No comparison between the worshippers of the qualified and unqualified Brahman is meant here—since by the context, both reach the same goal. The path of the qualified Brahman is described as superior only because it is easier. The path of the unqualified Brahman is harder, because of the necessity of having to abandon all attachment to the body, from the very beginning of the practice.
280:6 Mortal Samsâra: The round of birth and death.
280:8 Mind—Manas: purpose and thought.
Intellect—the faculty which resolves and determines.
Live in Me—as My Self.
281:9 Abhyâsa-Yoga: the practice of repeatedly withdrawing the mind from the objects to which it wanders, and trying to fix it on one thing.
282:11 In the preceding Slokas,—first, the concentration of the mind on the Lord is enjoined; in case of inability to do that, Abhyâsa-Yoga is advised; if one finds that to be too hard, the performance of actions for the sake of the Lord alone, has been taught. Those who cannot do this even, who want to do things impelled by personal or other desires, are directed to give up the fruits of those actions to the Lord—i.e., not to anticipate, dwell or build on, or care for, the results, knowing them to be dependent upon the Lord. Those who cannot control their desire for work are taught to practise: indifference to the effects thereof.
283:12 Renunciation of the fruit of all action, as a means to the attainment of Bliss, is merely extolled here by the declaration of the superiority of one over another. Wherefore? Because it constitutes a common factor which immediately precedes Peace, both in the case of the man of wisdom who is steadily engaged in devout contemplation, and also of the ignorant one who, unable to tread the paths taught before, takes it up as the easiest means to Bliss.
285:16 Free from dependence—on the body, the senses, the sense-objects, and their mutual connections.
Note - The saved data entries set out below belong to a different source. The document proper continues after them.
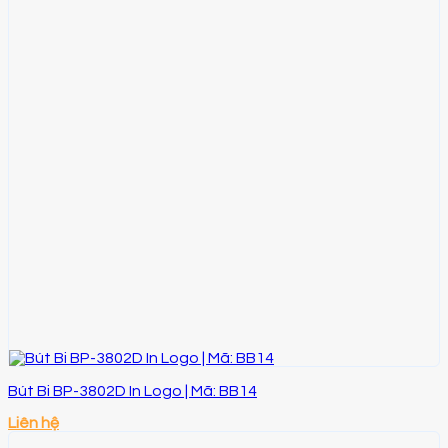
Bút Bi BP-3802D In Logo | Mã: BB14
Liên hệ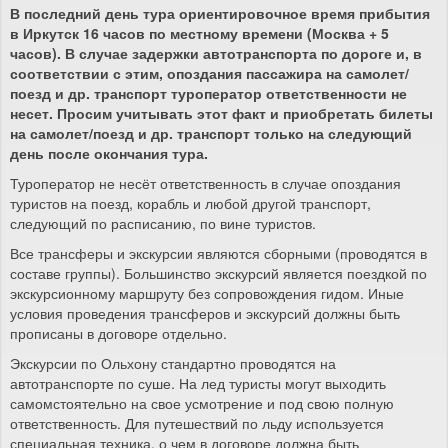
В последний день тура ориентировочное время прибытия
в Иркутск 16 часов по местному времени (Москва + 5
часов). В случае задержки автотранспорта по дороге и, в
соответствии с этим, опоздания пассажира на самолет/
поезд и др. транспорт туроператор ответственности не
несет. Просим учитывать этот факт и приобретать билеты
на самолет/поезд и др. транспорт только на следующий
день после окончания тура.
Туроператор не несёт ответственность в случае опоздания
туристов на поезд, корабль и любой другой транспорт,
следующий по расписанию, по вине туристов.
Все трансферы и экскурсии являются сборными (проводятся в
составе группы). Большинство экскурсий является поездкой по
экскурсионному маршруту без сопровождения гидом. Иные
условия проведения трансферов и экскурсий должны быть
прописаны в договоре отдельно.
Экскурсии по Ольхону стандартно проводятся на
автотранспорте по суше. На лед туристы могут выходить
самомстоятельно на свое усмотрение и под свою полную
ответственность. Для путешествий по льду используется
специальная техника, о чем в договоре должна быть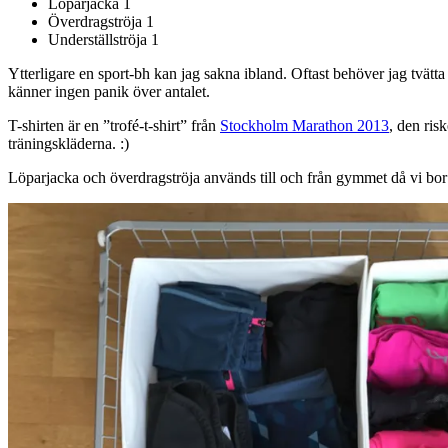
Löparjacka 1
Överdragströja 1
Underställströja 1
Ytterligare en sport-bh kan jag sakna ibland. Oftast behöver jag tvätta
känner ingen panik över antalet.
T-shirten är en ”trofé-t-shirt” från
Stockholm Marathon 2013
, den ris
träningskläderna. :)
Löparjacka och överdragströja används till och från gymmet då vi bor s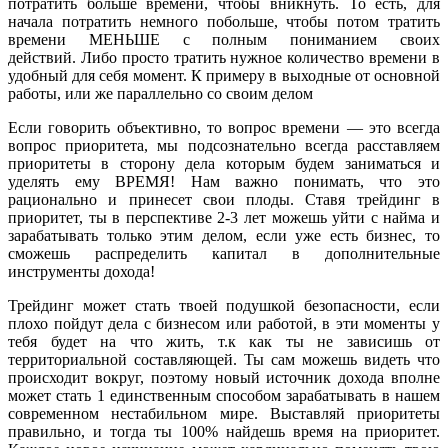
потратить больше времени, чтобы вникнуть. То есть, для
начала потратить немного побольше, чтобы потом тратить
времени МЕНЬШЕ с полным пониманием своих
действий. Либо просто тратить нужное количество времени в
удобный для себя момент. К примеру в выходные от основной
работы, или же параллельно со своим делом
Если говорить объективно, то вопрос времени — это всегда
вопрос приоритета, мы подсознательно всегда расставляем
приоритеты в сторону дела которым будем заниматься и
уделять ему ВРЕМЯ! Нам важно понимать, что это
рационально и принесет свои плоды. Ставя трейдинг в
приоритет, ты в перспективе 2-3 лет можешь уйти с найма и
зарабатывать только этим делом, если уже есть бизнес, то
сможешь распределить капитал в дополнительные
инструменты дохода!
Трейдинг может стать твоей подушкой безопасности, если
плохо пойдут дела с бизнесом или работой, в эти моменты у
тебя будет на что жить, т.к как ты не зависишь от
территориальной составляющей. Ты сам можешь видеть что
происходит вокруг, поэтому новый источник дохода вполне
может стать 1 единственным способом зарабатывать в нашем
современном нестабильном мире. Выставляй приоритеты
правильно, и тогда ты 100% найдешь время на приоритет.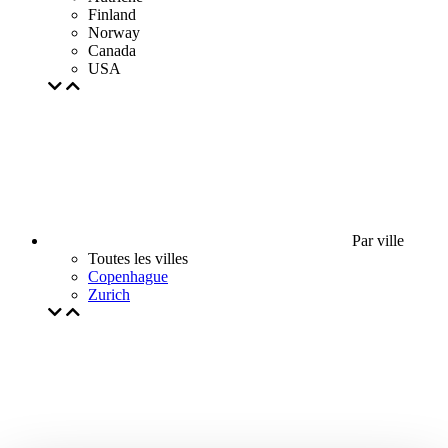
Finland
Norway
Canada
USA
Par ville
Toutes les villes
Copenhague
Zurich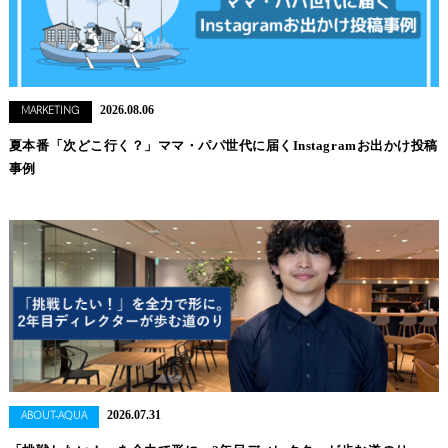
2026.08.06
MARKETING
夏本番「次どこ行く？」ママ・パパ世代に届くInstagramお出かけ投稿
事例
2026.07.31
ABOUT-AQUA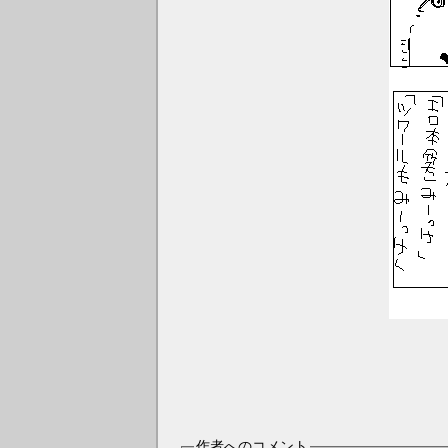
作者へのコメント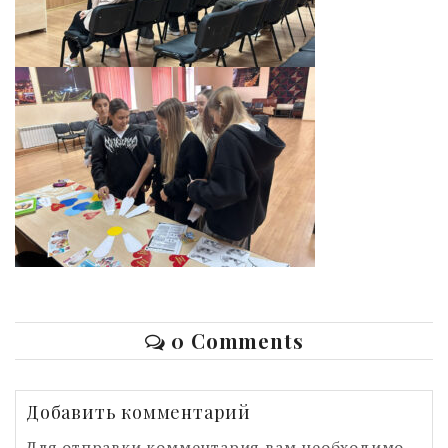
0 Comments
Добавить комментарий
Для отправки комментария вам необходимо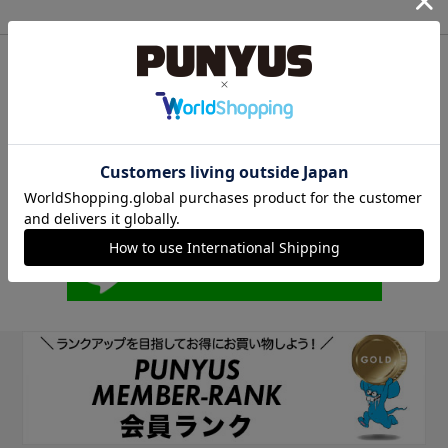
他のサイトIDで新規会員登録
他のサイトIDで新規会員登録をしていただくと次回以降、そのIDで
ログインすることができます。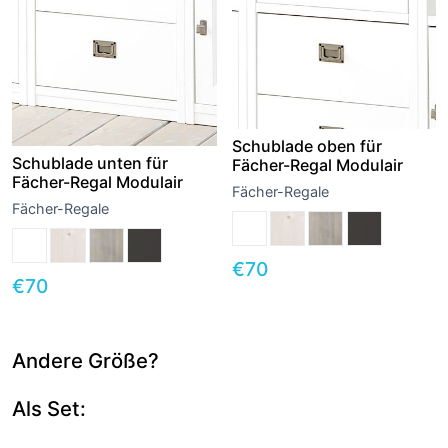
Schublade oben für
Schublade unten für
Fächer-Regal Modulair
Fächer-Regal Modulair
Fächer-Regale
Fächer-Regale
€
70
€
70
Andere Größe?
Als Set: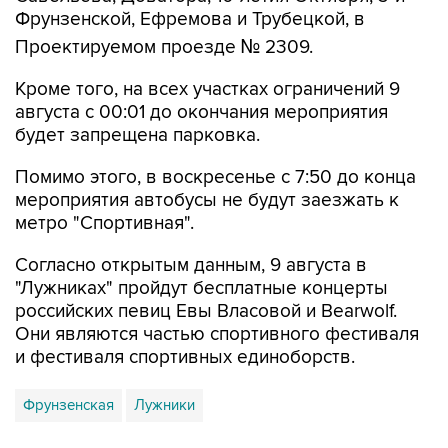
Проектируемом проезде № 2309.
Кроме того, на всех участках ограничений 9
августа с 00:01 до окончания мероприятия
будет запрещена парковка.
Помимо этого, в воскресенье с 7:50 до конца
мероприятия автобусы не будут заезжать к
метро "Спортивная".
Согласно открытым данным, 9 августа в
"Лужниках" пройдут бесплатные концерты
российских певиц Евы Власовой и Bearwolf.
Они являются частью спортивного фестиваля
и фестиваля спортивных единоборств.
Фрунзенская
Лужники
Купить подписку на профессиональную ленту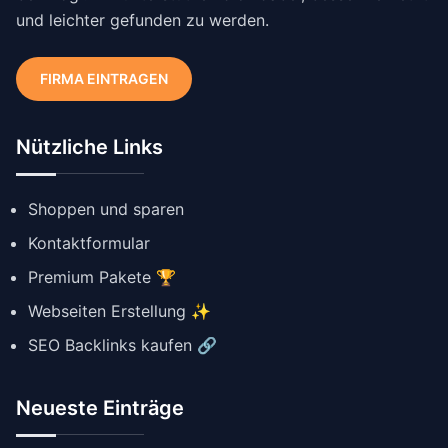
und leichter gefunden zu werden.
FIRMA EINTRAGEN
Nützliche Links
Shoppen und sparen
Kontaktformular
Premium Pakete 🏆
Webseiten Erstellung ✨
SEO Backlinks kaufen 🔗
Neueste Einträge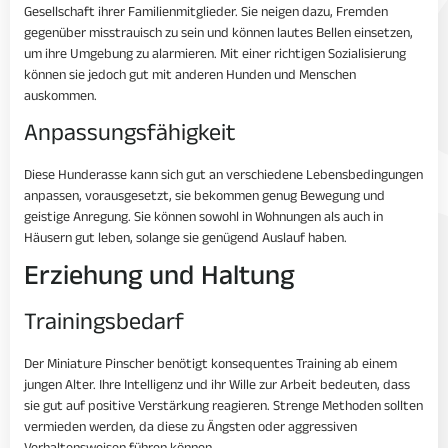
Gesellschaft ihrer Familienmitglieder. Sie neigen dazu, Fremden
gegenüber misstrauisch zu sein und können lautes Bellen einsetzen,
um ihre Umgebung zu alarmieren. Mit einer richtigen Sozialisierung
können sie jedoch gut mit anderen Hunden und Menschen
auskommen.
Anpassungsfähigkeit
Diese Hunderasse kann sich gut an verschiedene Lebensbedingungen
anpassen, vorausgesetzt, sie bekommen genug Bewegung und
geistige Anregung. Sie können sowohl in Wohnungen als auch in
Häusern gut leben, solange sie genügend Auslauf haben.
Erziehung und Haltung
Trainingsbedarf
Der Miniature Pinscher benötigt konsequentes Training ab einem
jungen Alter. Ihre Intelligenz und ihr Wille zur Arbeit bedeuten, dass
sie gut auf positive Verstärkung reagieren. Strenge Methoden sollten
vermieden werden, da diese zu Ängsten oder aggressiven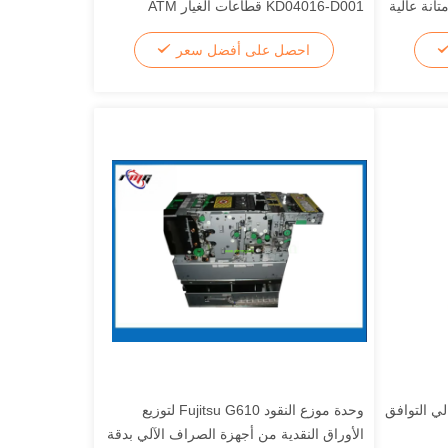
انة عالية
KD04016-D001 قطاعات الغيار ATM
آلي
احصل على أفضل سعر
ود فوجيتسو F53/F56 عالي التوافق
وحدة موزع النقود Fujitsu G610 لتوزيع
الأوراق النقدية من أجهزة الصراف الآلي بدقة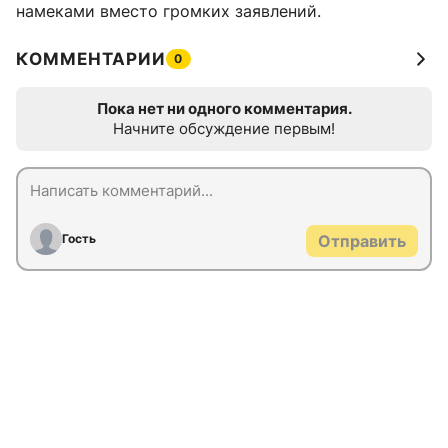
намеками вместо громких заявлений.
КОММЕНТАРИИ
0
Пока нет ни одного комментария.
Начните обсуждение первым!
Гость
Отправить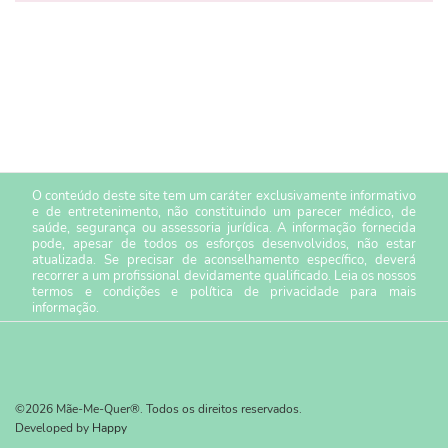
O conteúdo deste site tem um caráter exclusivamente informativo
e de entretenimento, não constituindo um parecer médico, de
saúde, segurança ou assessoria jurídica. A informação fornecida
pode, apesar de todos os esforços desenvolvidos, não estar
atualizada. Se precisar de aconselhamento específico, deverá
recorrer a um profissional devidamente qualificado. Leia os nossos
termos e condições
e
política de privacidade
para mais
informação.
©2026 Mãe-Me-Quer®. Todos os direitos reservados.
Developed by
Happy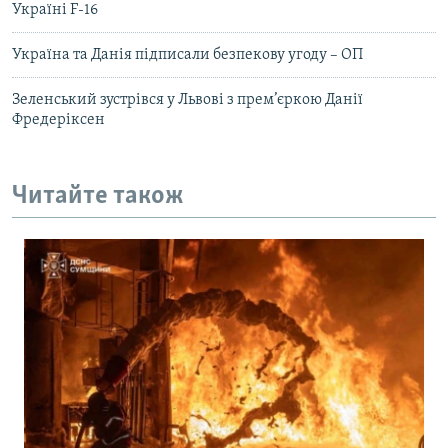
Україні F-16
Україна та Данія підписали безпекову угоду – ОП
Зеленський зустрівся у Львові з прем’єркою Данії
Фредеріксен
Читайте також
Prompt: able to decide rightly and immediately in matters demanding prompt action.
Every undertaking—calculated to secure objects of desire, whether of this world or of the next.
285:17 Hates: Frets at receiving anything undesirable.
Grieves—at parting with a beloved object.
286:18 Content with anything, homeless: content with the bare means of bodily sustenance. Says the Mahabharata,—p. 287
"Who is clad with anything, who is fed on any food, who lies down anywhere, him the gods call a Brâhman."—Shanti Parva.